练习要求
逐字照录条目中从开头起、到含有“scientific name: Enneapogon persicus”的那一行为止的部分，首尾两行都包括在内，其余条目不录。

# # # # #

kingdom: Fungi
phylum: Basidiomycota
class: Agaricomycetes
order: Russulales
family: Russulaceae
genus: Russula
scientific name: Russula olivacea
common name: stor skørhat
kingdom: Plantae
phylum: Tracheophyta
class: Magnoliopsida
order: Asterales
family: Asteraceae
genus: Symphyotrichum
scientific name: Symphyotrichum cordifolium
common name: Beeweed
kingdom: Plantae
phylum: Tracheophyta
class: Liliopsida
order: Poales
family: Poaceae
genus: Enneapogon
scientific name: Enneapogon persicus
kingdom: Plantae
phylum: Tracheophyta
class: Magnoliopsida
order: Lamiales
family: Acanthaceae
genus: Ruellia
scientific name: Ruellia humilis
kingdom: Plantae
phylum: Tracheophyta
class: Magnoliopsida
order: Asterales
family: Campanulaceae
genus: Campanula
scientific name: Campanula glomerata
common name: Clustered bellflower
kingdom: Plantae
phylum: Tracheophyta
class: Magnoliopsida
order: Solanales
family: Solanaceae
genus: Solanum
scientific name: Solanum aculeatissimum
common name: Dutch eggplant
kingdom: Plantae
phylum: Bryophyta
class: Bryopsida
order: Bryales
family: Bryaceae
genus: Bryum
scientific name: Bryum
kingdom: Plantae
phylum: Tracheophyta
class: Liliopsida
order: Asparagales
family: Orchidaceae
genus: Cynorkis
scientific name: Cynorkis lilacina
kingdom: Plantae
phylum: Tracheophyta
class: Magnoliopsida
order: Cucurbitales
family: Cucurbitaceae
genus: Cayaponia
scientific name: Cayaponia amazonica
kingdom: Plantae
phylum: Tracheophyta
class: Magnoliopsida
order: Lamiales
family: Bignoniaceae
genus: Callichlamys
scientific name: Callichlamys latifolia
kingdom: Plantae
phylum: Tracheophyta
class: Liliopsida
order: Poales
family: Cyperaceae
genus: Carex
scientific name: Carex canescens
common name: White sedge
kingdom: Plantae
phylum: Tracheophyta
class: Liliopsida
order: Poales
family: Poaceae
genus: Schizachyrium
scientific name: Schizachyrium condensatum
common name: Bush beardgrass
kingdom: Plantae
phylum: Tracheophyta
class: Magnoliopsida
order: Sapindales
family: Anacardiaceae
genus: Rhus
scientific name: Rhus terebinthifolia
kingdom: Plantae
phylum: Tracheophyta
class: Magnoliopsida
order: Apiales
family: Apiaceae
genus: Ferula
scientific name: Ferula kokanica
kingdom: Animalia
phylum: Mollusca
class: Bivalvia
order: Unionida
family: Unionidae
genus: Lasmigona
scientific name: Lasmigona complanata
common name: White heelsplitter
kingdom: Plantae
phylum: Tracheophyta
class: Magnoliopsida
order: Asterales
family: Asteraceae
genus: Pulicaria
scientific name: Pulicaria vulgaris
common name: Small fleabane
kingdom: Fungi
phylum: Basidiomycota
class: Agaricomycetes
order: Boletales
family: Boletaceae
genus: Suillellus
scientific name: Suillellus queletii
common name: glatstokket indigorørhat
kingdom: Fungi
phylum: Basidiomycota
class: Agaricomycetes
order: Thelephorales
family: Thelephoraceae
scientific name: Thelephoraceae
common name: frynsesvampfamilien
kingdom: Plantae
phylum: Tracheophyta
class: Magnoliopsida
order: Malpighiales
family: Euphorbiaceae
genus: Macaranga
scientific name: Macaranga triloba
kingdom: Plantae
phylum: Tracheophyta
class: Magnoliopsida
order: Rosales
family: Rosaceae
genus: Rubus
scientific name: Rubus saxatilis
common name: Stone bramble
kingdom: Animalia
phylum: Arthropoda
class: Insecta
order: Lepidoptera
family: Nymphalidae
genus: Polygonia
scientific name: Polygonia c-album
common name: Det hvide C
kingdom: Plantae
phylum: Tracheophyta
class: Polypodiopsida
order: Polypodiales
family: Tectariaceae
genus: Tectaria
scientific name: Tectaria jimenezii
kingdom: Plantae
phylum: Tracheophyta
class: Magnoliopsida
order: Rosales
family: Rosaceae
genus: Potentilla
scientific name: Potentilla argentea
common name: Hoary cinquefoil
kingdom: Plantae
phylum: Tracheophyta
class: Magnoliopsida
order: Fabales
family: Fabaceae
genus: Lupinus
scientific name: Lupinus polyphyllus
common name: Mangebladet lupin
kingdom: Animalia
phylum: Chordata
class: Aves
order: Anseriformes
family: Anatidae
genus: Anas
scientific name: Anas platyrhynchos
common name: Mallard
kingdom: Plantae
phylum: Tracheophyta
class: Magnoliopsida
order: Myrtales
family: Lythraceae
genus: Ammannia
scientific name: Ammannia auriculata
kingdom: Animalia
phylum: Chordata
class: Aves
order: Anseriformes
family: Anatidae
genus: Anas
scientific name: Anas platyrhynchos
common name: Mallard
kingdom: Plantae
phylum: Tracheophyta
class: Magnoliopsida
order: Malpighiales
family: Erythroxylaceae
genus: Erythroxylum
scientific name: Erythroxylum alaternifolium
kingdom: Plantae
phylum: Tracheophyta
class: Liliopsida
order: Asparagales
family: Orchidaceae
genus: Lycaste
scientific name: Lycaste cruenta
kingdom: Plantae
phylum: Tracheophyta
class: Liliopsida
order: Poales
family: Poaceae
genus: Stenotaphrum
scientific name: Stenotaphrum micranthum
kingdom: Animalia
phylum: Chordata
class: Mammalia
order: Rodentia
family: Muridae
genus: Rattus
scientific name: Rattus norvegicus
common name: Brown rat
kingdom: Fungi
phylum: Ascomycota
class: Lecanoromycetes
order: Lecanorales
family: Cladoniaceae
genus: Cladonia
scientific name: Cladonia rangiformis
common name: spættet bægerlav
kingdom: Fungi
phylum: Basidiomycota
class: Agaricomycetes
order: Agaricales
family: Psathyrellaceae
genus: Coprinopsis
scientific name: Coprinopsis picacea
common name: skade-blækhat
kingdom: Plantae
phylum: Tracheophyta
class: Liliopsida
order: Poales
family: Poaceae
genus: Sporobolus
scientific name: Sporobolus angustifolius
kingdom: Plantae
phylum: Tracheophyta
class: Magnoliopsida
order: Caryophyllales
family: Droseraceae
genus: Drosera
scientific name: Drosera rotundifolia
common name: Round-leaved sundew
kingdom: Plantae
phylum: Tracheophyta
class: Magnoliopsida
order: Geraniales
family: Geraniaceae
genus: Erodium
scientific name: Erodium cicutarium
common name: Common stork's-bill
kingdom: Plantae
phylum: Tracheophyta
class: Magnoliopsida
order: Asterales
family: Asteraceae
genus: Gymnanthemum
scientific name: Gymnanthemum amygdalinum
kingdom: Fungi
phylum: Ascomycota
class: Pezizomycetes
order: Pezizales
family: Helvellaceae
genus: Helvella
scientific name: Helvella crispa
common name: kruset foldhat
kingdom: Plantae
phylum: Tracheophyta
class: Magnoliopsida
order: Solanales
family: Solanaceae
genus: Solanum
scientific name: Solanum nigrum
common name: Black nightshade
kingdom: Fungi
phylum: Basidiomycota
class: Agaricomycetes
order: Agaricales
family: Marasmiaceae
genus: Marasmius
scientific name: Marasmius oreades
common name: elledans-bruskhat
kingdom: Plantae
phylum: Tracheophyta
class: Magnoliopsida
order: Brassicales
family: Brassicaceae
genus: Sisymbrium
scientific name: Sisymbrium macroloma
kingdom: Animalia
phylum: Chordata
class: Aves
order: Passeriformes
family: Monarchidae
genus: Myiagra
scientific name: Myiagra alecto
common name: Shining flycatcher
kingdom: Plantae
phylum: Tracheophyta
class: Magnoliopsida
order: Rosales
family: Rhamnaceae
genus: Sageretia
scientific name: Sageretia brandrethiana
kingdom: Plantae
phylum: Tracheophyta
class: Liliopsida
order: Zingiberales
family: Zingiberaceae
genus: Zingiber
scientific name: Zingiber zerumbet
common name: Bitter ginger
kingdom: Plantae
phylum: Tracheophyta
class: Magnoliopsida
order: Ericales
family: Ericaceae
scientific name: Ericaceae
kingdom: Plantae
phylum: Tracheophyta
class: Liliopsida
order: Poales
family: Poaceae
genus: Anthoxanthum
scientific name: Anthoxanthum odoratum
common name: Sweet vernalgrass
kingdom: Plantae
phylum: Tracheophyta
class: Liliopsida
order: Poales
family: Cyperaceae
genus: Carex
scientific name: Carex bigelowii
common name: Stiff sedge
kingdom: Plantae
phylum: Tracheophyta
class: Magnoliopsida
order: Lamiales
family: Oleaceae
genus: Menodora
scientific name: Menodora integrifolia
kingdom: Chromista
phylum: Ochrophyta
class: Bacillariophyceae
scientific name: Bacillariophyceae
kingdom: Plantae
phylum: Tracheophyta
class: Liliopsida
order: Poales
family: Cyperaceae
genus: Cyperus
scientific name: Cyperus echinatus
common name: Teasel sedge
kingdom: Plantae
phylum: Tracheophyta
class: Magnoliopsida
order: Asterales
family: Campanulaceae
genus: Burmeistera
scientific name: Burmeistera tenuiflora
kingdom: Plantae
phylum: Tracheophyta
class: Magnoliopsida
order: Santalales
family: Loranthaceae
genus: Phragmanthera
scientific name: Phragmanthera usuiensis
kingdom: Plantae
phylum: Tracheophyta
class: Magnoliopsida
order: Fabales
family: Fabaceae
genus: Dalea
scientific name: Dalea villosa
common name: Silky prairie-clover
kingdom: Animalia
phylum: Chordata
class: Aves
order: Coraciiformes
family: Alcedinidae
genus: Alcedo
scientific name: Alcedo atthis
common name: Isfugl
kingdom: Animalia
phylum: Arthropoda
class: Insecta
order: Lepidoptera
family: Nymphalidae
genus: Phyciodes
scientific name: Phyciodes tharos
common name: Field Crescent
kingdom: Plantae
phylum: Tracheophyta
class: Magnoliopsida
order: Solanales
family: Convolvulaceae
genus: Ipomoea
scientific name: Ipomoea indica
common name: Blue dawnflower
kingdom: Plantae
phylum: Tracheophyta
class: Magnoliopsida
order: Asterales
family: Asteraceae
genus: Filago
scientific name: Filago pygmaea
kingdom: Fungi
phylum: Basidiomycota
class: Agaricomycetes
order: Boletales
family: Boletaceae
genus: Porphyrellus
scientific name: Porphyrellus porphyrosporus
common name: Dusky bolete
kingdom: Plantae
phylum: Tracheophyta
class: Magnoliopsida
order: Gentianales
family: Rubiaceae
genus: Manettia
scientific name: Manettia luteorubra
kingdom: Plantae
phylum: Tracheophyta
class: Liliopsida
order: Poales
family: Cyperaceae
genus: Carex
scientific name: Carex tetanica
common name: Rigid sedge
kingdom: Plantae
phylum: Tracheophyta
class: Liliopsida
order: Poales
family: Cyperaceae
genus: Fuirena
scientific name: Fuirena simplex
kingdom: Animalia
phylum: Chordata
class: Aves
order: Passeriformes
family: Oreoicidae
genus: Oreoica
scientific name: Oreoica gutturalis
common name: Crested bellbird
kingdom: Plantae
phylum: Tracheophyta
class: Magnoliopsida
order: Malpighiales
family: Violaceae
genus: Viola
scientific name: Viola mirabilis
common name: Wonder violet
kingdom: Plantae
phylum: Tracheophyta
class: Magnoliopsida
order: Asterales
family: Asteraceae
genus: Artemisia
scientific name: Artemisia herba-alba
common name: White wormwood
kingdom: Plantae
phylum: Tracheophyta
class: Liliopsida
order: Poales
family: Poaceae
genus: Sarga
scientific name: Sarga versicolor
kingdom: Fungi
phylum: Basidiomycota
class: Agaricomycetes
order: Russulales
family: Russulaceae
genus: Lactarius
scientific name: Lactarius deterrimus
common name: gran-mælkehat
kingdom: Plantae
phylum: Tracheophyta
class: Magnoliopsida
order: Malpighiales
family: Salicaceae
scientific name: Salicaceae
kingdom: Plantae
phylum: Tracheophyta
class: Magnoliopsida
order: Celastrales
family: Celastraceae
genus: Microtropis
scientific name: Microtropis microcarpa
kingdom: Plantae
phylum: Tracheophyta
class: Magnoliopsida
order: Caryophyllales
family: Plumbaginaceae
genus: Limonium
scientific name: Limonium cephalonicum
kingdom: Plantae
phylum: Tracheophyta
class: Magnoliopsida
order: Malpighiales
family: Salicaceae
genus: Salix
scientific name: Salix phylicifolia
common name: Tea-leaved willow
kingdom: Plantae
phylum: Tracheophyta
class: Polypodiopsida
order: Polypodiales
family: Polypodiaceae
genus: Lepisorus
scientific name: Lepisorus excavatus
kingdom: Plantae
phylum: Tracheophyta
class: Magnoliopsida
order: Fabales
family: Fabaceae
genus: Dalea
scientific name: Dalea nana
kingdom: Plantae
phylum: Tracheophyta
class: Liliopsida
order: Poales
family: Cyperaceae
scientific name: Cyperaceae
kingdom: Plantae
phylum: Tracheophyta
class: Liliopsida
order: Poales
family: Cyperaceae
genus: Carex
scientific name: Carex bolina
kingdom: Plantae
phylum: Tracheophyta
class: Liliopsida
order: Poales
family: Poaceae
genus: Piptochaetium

# # # # #

本题解答
kingdom: Fungi
phylum: Basidiomycota
class: Agaricomycetes
order: Russulales
family: Russulaceae
genus: Russula
scientific name: Russula olivacea
common name: stor skørhat
kingdom: Plantae
phylum: Tracheophyta
class: Magnoliopsida
order: Asterales
family: Asteraceae
genus: Symphyotrichum
scientific name: Symphyotrichum cordifolium
common name: Beeweed
kingdom: Plantae
phylum: Tracheophyta
class: Liliopsida
order: Poales
family: Poaceae
genus: Enneapogon
scientific name: Enneapogon persicus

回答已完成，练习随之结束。